| Geselecteerd fragment |
====
De primitieve aanslagen vennootschapsbelasting voor de jaren 2012, 2013 en 2014 zijn opgelegd conform de aangiften, naar belastbare bedragen van nihil. Vervolgens zijn de onderhavige navorderingsaanslagen voor die jaren opgelegd. De Rechtbank en het Hof hebben de navorderingsaanslagen in stand gelaten. In deze zaak neemt A-G Koopman conclusie vanwege drie kwesties die samenhangen met de bevoegdheid tot navordering.
De eerste kwestie is wie er als ‘de inspecteur’ bevoegd is tot oplegging van de in art. 16(1) AWR bedoelde navorderingsaanslag. Daarmee samenhangend rijst de vraag of die bevoegdheid wijzigt als de belastingplichtige gaat ressorteren onder een ander organisatieonderdeel van de Belastingdienst. A-G Koopman meent dat een dergelijke verandering geen wijziging in de bevoegdheid teweeg brengt. De landelijk directeuren van de in art. 3(1)(a)(a1) Uitvoeringsregeling Belastingdienst 2003 bedoelde organisatieonderdelen blijven elk bevoegd. Het enige gevolg van de veranderde ressortering is dat de belastingplichtige een ander aanspreekpunt krijgt. De gemandateerde ambtenaren werkzaam onder elk van deze vier landelijke directeuren blijven dus allen bevoegd tot het opleggen van belastingaanslagen en het verrichten van de overige aan de inspecteur toebedeelde bevoegdheden.
====
| Aangeleverde gegevens |
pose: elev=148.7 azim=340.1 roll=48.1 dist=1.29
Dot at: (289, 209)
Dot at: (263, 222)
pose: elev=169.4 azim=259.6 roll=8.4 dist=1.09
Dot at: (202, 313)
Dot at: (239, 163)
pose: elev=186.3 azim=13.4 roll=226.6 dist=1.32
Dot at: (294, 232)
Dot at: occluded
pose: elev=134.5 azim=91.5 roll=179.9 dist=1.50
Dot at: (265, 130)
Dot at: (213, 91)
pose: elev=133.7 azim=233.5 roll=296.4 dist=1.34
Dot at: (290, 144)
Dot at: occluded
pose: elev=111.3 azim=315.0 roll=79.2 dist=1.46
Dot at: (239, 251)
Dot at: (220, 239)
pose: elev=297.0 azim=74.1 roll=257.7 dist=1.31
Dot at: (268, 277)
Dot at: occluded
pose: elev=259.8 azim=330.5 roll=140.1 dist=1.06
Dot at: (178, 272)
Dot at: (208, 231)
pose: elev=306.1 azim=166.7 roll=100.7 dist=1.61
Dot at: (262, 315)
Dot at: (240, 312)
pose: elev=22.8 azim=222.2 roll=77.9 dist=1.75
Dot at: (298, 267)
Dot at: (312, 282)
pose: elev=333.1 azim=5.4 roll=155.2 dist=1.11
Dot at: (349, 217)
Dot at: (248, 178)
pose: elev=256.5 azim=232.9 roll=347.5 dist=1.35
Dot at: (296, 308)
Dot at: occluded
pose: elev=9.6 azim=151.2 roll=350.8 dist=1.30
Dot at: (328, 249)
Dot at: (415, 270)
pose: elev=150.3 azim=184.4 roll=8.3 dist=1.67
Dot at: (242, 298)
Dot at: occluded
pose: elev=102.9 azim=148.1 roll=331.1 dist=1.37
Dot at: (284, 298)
====
| Opdrachten |
- 1) Welke instanties hebben volgens het fragment de navorderingsaanslagen in stand gelaten?
- 2) Geef een deel van het fragment opnieuw weer en hernoem daarin "aanspreekpunt" tot "contactpunt". Begin bij de zin met "De eerste kwestie" en stop na "inspecteur toebedeelde bevoegdheden.".

| Uitgewerkte antwoorden |
- 1) De Rechtbank en het Hof.

- 2)
De eerste kwestie is wie er als ‘de inspecteur’ bevoegd is tot oplegging van de in art. 16(1) AWR bedoelde navorderingsaanslag. Daarmee samenhangend rijst de vraag of die bevoegdheid wijzigt als de belastingplichtige gaat ressorteren onder een ander organisatieonderdeel van de Belastingdienst. A-G Koopman meent dat een dergelijke verandering geen wijziging in de bevoegdheid teweeg brengt. De landelijk directeuren van de in art. 3(1)(a)(a1) Uitvoeringsregeling Belastingdienst 2003 bedoelde organisatieonderdelen blijven elk bevoegd. Het enige gevolg van de veranderde ressortering is dat de belastingplichtige een ander contactpunt krijgt. De gemandateerde ambtenaren werkzaam onder elk van deze vier landelijke directeuren blijven dus allen bevoegd tot het opleggen van belastingaanslagen en het verrichten van de overige aan de inspecteur toebedeelde bevoegdheden.